(Work to be completed): Give back an exact copy of the lines in the records below, from the line that has "hfov_deg: 65.3" through the line that has "focal_mm: 5.52", and nothing besides.

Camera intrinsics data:
━━━━━━━━━━━━━━━━━━━━

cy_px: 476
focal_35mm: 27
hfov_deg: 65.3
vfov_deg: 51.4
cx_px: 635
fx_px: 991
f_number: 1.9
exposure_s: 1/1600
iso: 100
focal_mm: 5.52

━━━━━━━━━━━━━━━━━━━━

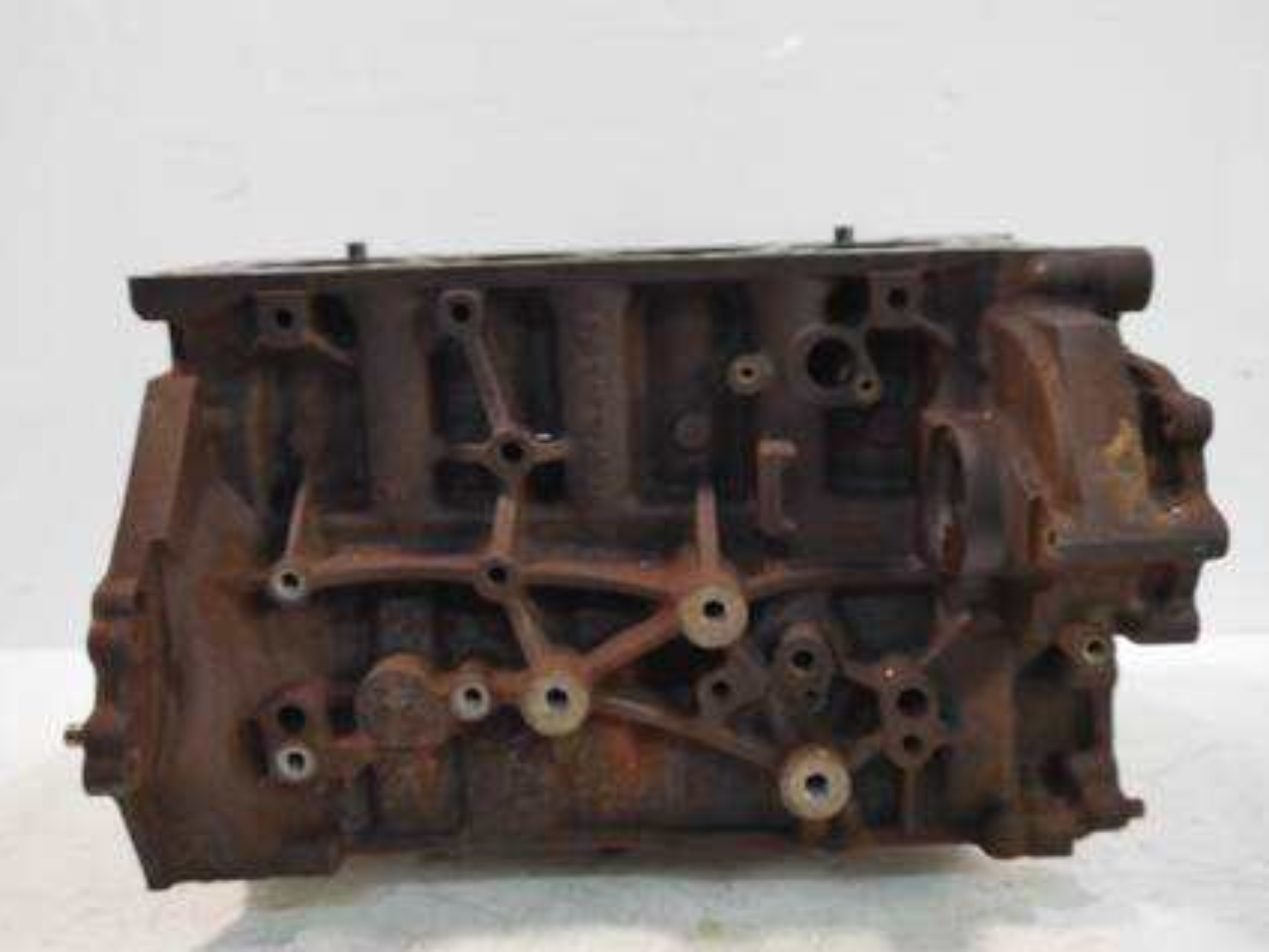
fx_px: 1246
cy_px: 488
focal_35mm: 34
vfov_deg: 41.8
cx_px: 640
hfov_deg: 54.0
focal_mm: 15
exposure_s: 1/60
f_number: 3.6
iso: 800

━━━━━━━━━━━━━━━━━━━━

(Task answer):
hfov_deg: 65.3
vfov_deg: 51.4
cx_px: 635
fx_px: 991
f_number: 1.9
exposure_s: 1/1600
iso: 100
focal_mm: 5.52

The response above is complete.